When I shared my longtime worry that buying a cottage nearby might eat up vacation time that I could have used to visit Canada, Larry pushed back. 

“You’re past oriented, while Margaret is future oriented,” he observed. “Maybe you’re not worried about losing Canada at all. Maybe you’re really worried about losing your past—and your father.”

Larry had a point. I did often dwell on the past, reading history books and researching genealogy. And recently I had been fretting about my dad, who had fallen ill with Alzheimer’s disease. Meanwhile, Margaret knit sweaters for babies who weren’t born yet and bought furniture for a vacation home that hadn’t yet been built. Larry helped me see that Margaret’s eye on the future and my lens on the past were complementary. My hindsight imbued our family with meaning, while Margaret’s foresight equipped us for an uncertain future. As my mom used to say, our family was better off with roots and wings.

Larry also set me straight when I shared my hunch that Margaret and I hadn’t been communicating as well in California because my immersion in an expat Canadian community had revived my Canadian nostalgia.
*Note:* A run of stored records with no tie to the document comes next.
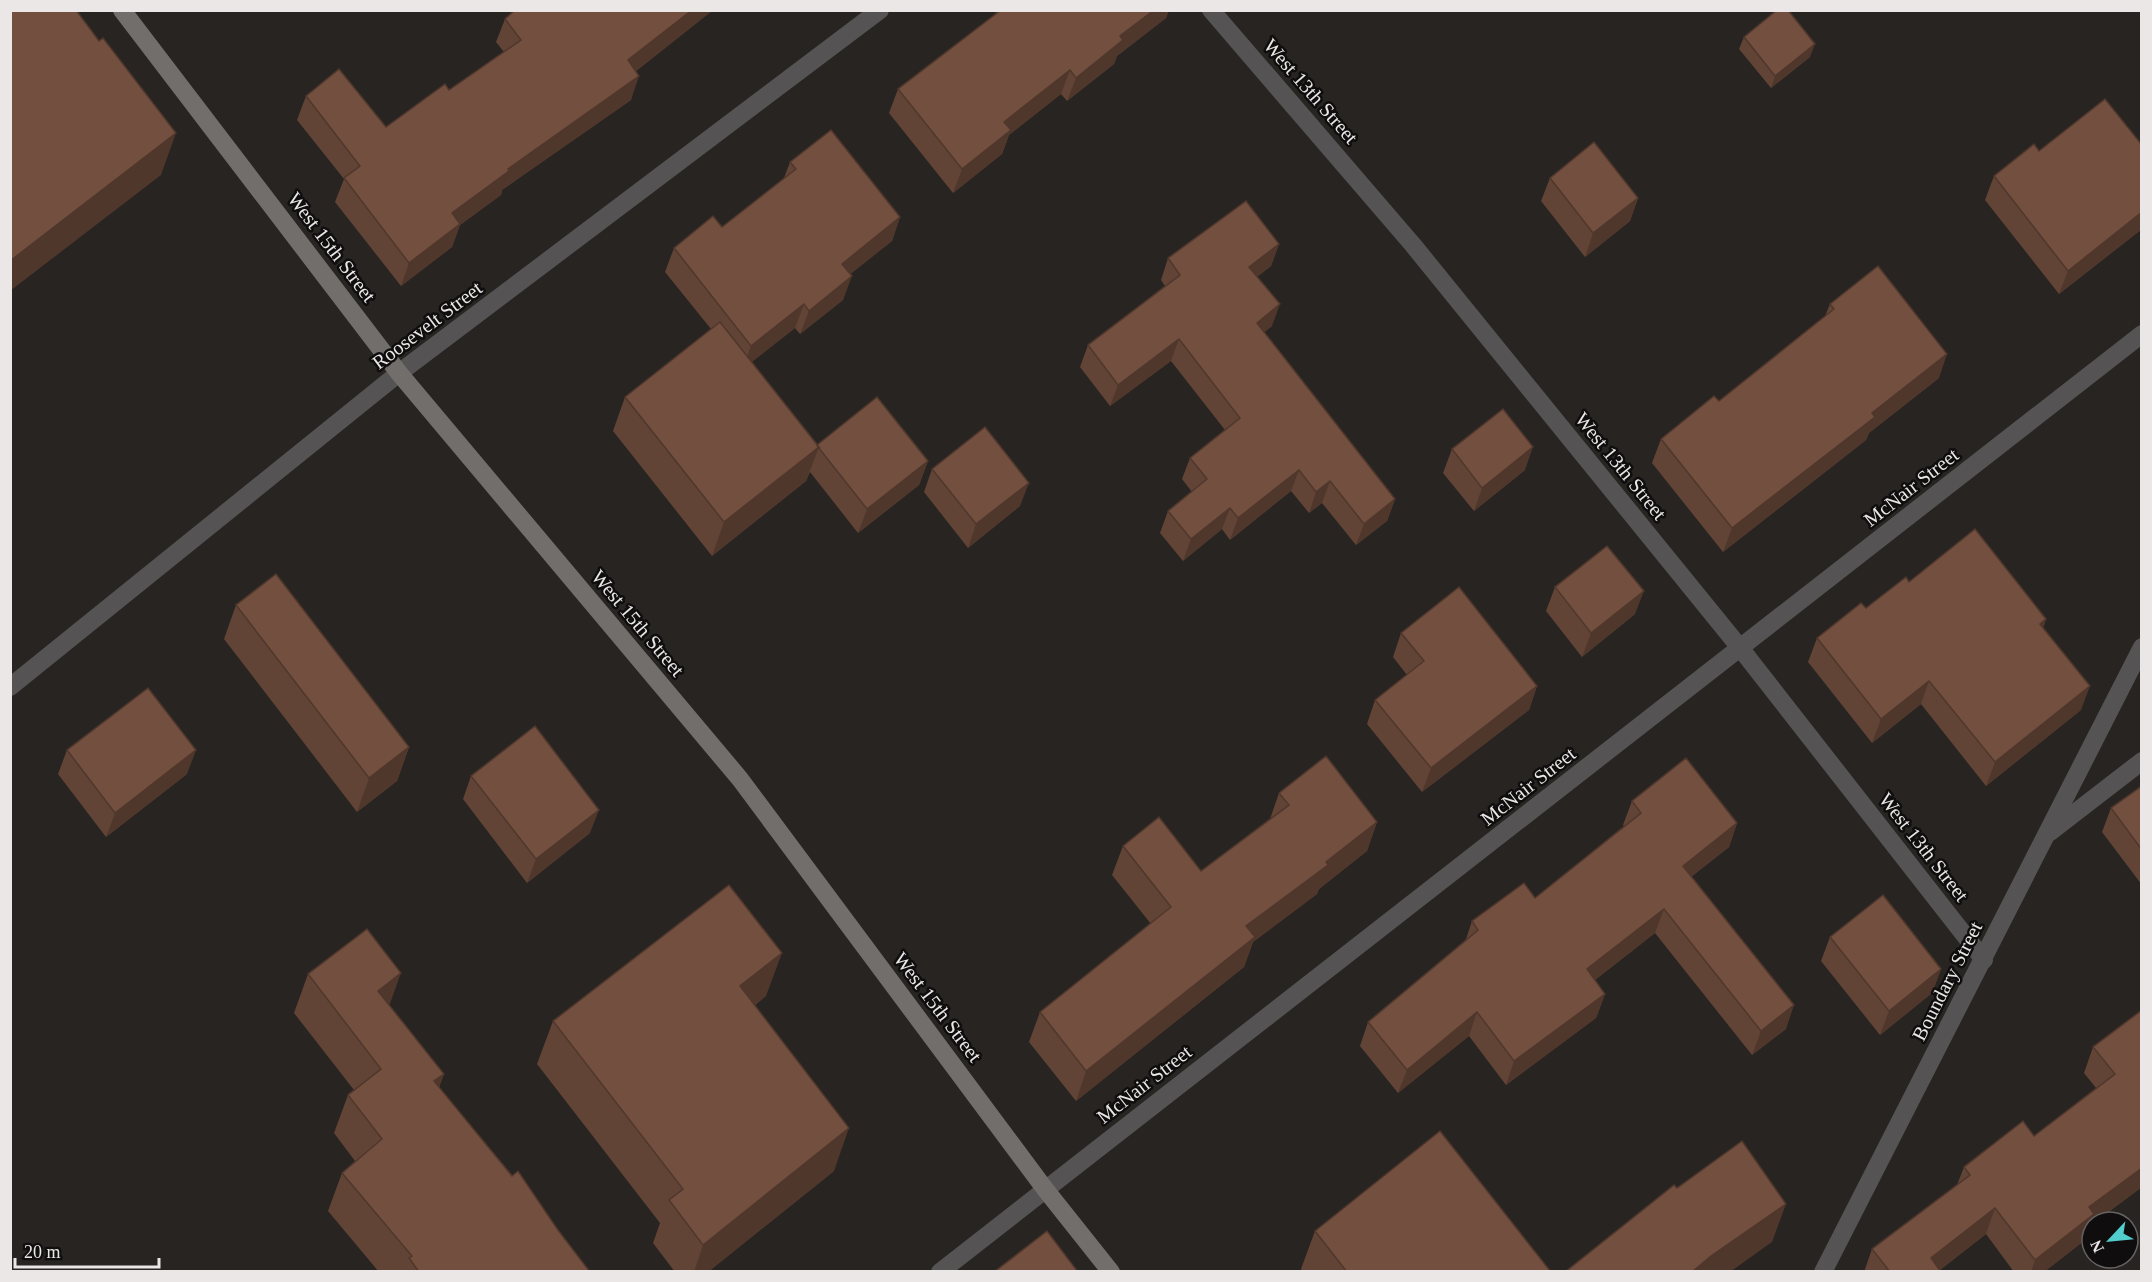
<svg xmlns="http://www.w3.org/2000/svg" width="2152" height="1282" font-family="Georgia,serif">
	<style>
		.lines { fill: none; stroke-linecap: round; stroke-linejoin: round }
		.minor { stroke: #555353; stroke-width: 18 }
		.secondary { stroke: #716e6c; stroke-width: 18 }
		.wall { fill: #624436 }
		.shaded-wall { fill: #50372c }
		.building { fill: #724f3f; stroke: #50372c; stroke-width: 1.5 }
		.labels { text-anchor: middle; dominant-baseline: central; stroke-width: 5; stroke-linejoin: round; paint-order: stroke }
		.street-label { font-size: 20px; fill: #eae7e6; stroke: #0f0d0d }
	</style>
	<rect width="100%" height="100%" fill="#272422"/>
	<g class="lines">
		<g class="minor">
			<path d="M1211,10L1413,245L1741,649L1984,960"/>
			<path d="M10,687L399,373L880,10"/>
			<path d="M2050,832L2142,761"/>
			<path d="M940,1272L2142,334"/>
			<path d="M1823,1272L2142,647"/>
		</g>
		<path class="secondary" d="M122,10L399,373L740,779L1045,1189L1111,1272"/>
	</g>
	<g class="wall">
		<path d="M713,10L636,71L631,100L502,190L501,195L460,225L452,247L401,286L335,202L344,179L297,120L306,96L386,127L449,90L504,52L496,42L505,19Z"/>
		<path d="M994,10H1169L1166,18L1117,56L1114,64L1067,101L1061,94L1009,135L1002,154L953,193L889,113L898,89L997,14Z"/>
		<path d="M1744,37L1810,57L1771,88L1739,49Z"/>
		<path d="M2142,145V229L2059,294L1985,200L1994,176L2039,151Z"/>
		<path d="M790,162L900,217L892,241L850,274L843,300L800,334L795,328L751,362L817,445L928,461L919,485L858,533L810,472L806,481L712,556L613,431L625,397L711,329L665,272L674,248L722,227L784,178Z"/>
		<path d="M1550,178L1638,198L1630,221L1585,257L1541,201Z"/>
		<path d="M1279,244L1271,266L1257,277L1272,326L1264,332L1395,499L1387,521L1356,545L1322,503L1309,513L1291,491L1230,540L1222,529L1183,561L1160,533L1168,511L1192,492L1182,479L1190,458L1225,430L1171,361L1110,406L1080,367L1088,345L1165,286L1161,280L1168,258Z"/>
		<path d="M1830,304L1939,378L1869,433L1866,440L1723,552L1652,463L1661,439L1719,401L1825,316Z"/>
		<path d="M1452,449L1525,470L1474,511L1443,473Z"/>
		<path d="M932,469L1020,506L968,548L924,492Z"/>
		<path d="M1909,582L2046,619L2043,628L2081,710L1986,786L1921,704L1872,743L1808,662L1817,638Z"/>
		<path d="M1555,587L1635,614L1582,657L1546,611Z"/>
		<path d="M236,605L409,747L397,781L357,812L224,639Z"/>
		<path d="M1401,633L1537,686L1529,710L1422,792L1367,724L1375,700L1407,675L1393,657Z"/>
		<path d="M67,750L187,774L106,837L58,774Z"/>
		<path d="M471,776L590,833L527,883L463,799Z"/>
		<path d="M2142,786V885L2102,832L2111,808Z"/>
		<path d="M1279,793L1377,822L1367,851L1319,889L1317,894L1253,942L1244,967L1076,1101L1029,1042L1040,1012L1151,924L1112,875L1123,846L1201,871L1270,819Z"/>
		<path d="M1632,801L1737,823L1729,847L1691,877L1786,1029L1752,1055L1655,933L1595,980L1605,994L1596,1018L1506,1085L1469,1036L1398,1093L1360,1046L1368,1022L1465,942L1472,921L1535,898L1624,826L1623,825Z"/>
		<path d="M1830,937L1941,969L1932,993L1880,1035L1821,961Z"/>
		<path d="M308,974L389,1005L444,1074L439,1087L558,1230L590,1272H379L328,1211L342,1173L355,1161L334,1133L348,1095L354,1090L294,1013Z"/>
		<path d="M766,996L755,1005L834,1171L708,1272H675L653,1243L660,1223L537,1064L553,1021Z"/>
		<path d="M2142,1010V1187L2095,1222H2092L2085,1240L2044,1272H2014L1986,1234L1940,1270L1941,1272H1864L1872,1249L1957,1185L1964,1167L2034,1136L2096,1088L2084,1073L2093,1047Z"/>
		<path d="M1315,1231L1551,1272H1303L1301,1269Z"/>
	</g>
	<g class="shaded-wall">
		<path d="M692,10H713L620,84L628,60Z"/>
		<path d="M1154,10H1169L1166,18L1117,56L1114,64L1067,101L1076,78L1120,36Z"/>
		<path d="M1815,44L1810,57L1771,88L1775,76Z"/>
		<path d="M1070,70L1061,94L1009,135L1002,154L953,193L962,169L1004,122Z"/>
		<path d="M639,76L631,100L502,190L501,195L460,225L452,247L401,286L409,263L452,213L508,169Z"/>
		<path d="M176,133L161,175L10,291V261Z"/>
		<path d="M1638,198L1630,221L1585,257L1593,233Z"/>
		<path d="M2142,212V229L2059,294L2068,271Z"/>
		<path d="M900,217L892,241L833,288L842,264Z"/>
		<path d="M1279,244L1271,266L1241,289L1249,267Z"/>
		<path d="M852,276L843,300L800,334L809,311Z"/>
		<path d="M804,304L795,328L742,370L751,346Z"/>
		<path d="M1280,304L1272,326L1249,345L1257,323Z"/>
		<path d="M1179,339L1171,361L1110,406L1118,385Z"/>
		<path d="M1947,354L1939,378L1869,433L1866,440L1723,552L1732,528L1872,413Z"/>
		<path d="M819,447L806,481L712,556L724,522Z"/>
		<path d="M1533,447L1525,470L1474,511L1482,488Z"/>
		<path d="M928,461L919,485L858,533L867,509Z"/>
		<path d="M1299,470L1291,491L1230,540L1238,518Z"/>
		<path d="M1330,481L1322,503L1309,513L1316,492Z"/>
		<path d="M1029,483L1020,506L968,548L976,524Z"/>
		<path d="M1395,499L1387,521L1356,545L1364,524Z"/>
		<path d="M1230,508L1222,529L1183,561L1191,539Z"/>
		<path d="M1644,591L1635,614L1582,657L1591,633Z"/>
		<path d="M2046,619L2038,643L2040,624Z"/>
		<path d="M1929,681L1921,704L1872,743L1881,719Z"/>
		<path d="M1537,686L1529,710L1422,792L1431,768Z"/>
		<path d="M2090,686L2081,710L1986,786L1995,762Z"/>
		<path d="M409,747L397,781L357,812L369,778Z"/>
		<path d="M196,750L187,774L106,837L115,813Z"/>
		<path d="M599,810L590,833L527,883L536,859Z"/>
		<path d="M1377,822L1367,851L1319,889L1317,894L1253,942L1244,967L1076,1101L1086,1071L1246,926Z"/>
		<path d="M1737,823L1729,847L1674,890L1683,866Z"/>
		<path d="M1664,909L1655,933L1578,993L1587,969Z"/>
		<path d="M782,953L766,996L724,1028L740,986Z"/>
		<path d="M1941,969L1932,993L1880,1035L1889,1011Z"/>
		<path d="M401,973L387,1012L378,991Z"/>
		<path d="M1605,994L1596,1018L1506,1085L1514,1061Z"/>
		<path d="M1794,1005L1786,1029L1752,1055L1761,1031Z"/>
		<path d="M1477,1012L1469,1036L1398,1093L1407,1070Z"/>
		<path d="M444,1074L430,1112L434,1081Z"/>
		<path d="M849,1128L834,1171L708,1272H694L703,1245Z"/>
		<path d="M2142,1168V1187L2095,1222H2092L2085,1240L2044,1272H2031L2035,1260L2089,1207Z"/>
		<path d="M1786,1204L1772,1242L1730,1272H1692L1711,1256Z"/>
		<path d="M1995,1208L1986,1234L1937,1272L1931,1258Z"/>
	</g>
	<g class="building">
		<path d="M10,10H76L99,41L103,38L176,133L10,261Z"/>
		<path d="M515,10H692L628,60L639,76L508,169L509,171L452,213L460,224L409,263L344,178L360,166L306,96L339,69L386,127L445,84L449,90L521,40L505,19Z"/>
		<path d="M1001,10H1154L1120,36L1123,40L1076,78L1070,70L1004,122L1011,130L962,169L898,89Z"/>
		<path d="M1777,10H1788L1815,44L1775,76L1744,37Z"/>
		<path d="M2105,99L2142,145V212L2068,271L1994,176L2034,144L2039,151Z"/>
		<path d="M831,130L900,217L842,264L852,276L809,311L804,304L751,346L674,248L713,216L722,227L796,169L790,162Z"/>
		<path d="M1594,142L1638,198L1593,233L1550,178Z"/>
		<path d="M1246,201L1279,244L1249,267L1280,304L1257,323L1395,499L1364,524L1330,481L1316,492L1299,470L1238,518L1230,508L1191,539L1168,511L1207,479L1190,458L1240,418L1179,339L1118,385L1088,345L1180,275L1168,258Z"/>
		<path d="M1878,266L1947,354L1872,413L1875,417L1732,528L1661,439L1714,396L1719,401L1834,309L1830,304Z"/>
		<path d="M720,322L819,447L724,522L625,397Z"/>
		<path d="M877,397L928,461L867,509L818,447H819L817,445Z"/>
		<path d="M1503,409L1533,447L1482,488L1452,449Z"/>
		<path d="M985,427L1029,483L976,524L932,469Z"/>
		<path d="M1975,529L2046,619L2040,624L2090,686L1995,762L1929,681L1881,719L1817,638L1861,603L1866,608L1906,577L1909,582Z"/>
		<path d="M1607,546L1644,591L1591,633L1555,587Z"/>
		<path d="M276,574L409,747L369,778L236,605Z"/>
		<path d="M1459,587L1537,686L1431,768L1375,700L1424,661L1401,633Z"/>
		<path d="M148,688L196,750L115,813L67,750Z"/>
		<path d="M535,726L599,810L536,859L471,776Z"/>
		<path d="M1326,756L1377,822L1326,862L1328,865L1246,926L1255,937L1086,1071L1040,1012L1171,907L1123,846L1159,817L1201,871L1289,805L1279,793Z"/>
		<path d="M1686,758L1737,823L1683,866L1794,1005L1761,1031L1664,909L1587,969L1605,994L1514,1061L1477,1012L1407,1070L1368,1022L1478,930L1472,921L1524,883L1535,898L1641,813L1632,801Z"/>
		<path d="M2142,786V850L2111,808Z"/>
		<path d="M729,885L782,953L740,986L849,1128L703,1245L669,1200L683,1189L553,1021Z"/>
		<path d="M1883,895L1941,969L1889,1011L1830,937Z"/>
		<path d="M367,929L401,973L378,991L444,1074L434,1081L512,1176L518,1171L558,1230L590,1272H419L409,1258L412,1256L342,1173L382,1139L348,1095L381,1069L308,974Z"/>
		<path d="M2142,1010V1168L2089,1207L2094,1214L2035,1260L1995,1208L1931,1258L1941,1272H1890L1872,1249L1970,1175L1964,1167L2023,1121L2034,1136L2115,1074L2093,1047Z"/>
		<path d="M1440,1131L1551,1272H1347L1315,1231Z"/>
		<path d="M1742,1141L1786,1204L1711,1256L1692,1272H1565L1674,1185L1677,1188Z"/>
		<path d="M1047,1231L1078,1272H994Z"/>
	</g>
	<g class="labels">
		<g class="street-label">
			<text transform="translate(1311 91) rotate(49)">West 13th Street</text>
			<text transform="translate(332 247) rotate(53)">West 15th Street</text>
			<text transform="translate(427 325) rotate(-37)">Roosevelt Street</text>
			<text transform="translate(1621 466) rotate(51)">West 13th Street</text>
			<text transform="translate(1911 487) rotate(-38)">McNair Street</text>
			<text transform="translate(638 623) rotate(50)">West 15th Street</text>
			<text transform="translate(1528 786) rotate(-38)">McNair Street</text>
			<text transform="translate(1924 847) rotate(52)">West 13th Street</text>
			<text transform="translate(1947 981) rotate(-63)">Boundary Street</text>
			<text transform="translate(938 1007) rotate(53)">West 15th Street</text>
			<text transform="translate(1144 1084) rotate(-38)">McNair Street</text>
		</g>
	</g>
	<rect width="2152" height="1282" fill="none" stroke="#eae7e6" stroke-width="24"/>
	<g transform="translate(2110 1240) rotate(244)"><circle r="28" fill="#0f0d0d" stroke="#676464" stroke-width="1.5"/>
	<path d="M0-4.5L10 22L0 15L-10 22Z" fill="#52cdce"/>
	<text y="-9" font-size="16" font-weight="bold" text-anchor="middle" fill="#eae7e6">N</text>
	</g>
	<path d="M15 1258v9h144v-9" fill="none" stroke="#eae7e6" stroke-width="3"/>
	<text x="24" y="1258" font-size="18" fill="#eae7e6" stroke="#0f0d0d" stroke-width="4.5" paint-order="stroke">20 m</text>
</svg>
Might our communication challenges improve if I socialized across a broader swath of the local community?

“You’re forgetting that Margaret was home with the kids in North Carolina, while you worked full time,” Larry offered. “Now she’s got the bigger job and you’re taking on more at home. Maybe you’re feeling more testy around Margaret now because you feel less in control of the relationship.”

Once again, Larry had a point. Over the past five years, Margaret had gone from being a stay-at-home mom to a globe-trotting executive. During her frequent business trips, I was picking up the slack at home, chauffeuring the kids around, walking the dog, or folding piles of laundry. Larry helped me see that this recent shift in our gender roles had likely introduced new strains in our relationship.

Indeed, Larry showed me that very few of our marital conflicts were caused by Canadian-American misunderstandings at all. Rather, Margaret and I were struggling with the same challenges that all married couples faced: how to meet each other’s needs, support each other’s dreams and keep the romance alive.

I was grateful to Larry for disabusing me of my Canadian reductionism and freeing me to focus on the true drivers of our marriage—things like love, fear and forgiveness. But even Larry conceded that one of our recurring marital disputes really was just an old-fashioned Canadian-American misunderstanding.

“When you apologize to Margaret,” he explained, “she sometimes hears the opposite of what you intend. Instead of empathy, she only hears you saying sorry, and it seems like you’re making it all about you. I think it’s a Canadian thing.”

Once again, Larry had a point. I do reflexively apologize for anything bad that happens. It’s probably a way for me to avoid conflict—and a bad Canadian habit. And for that, I am truly sorry.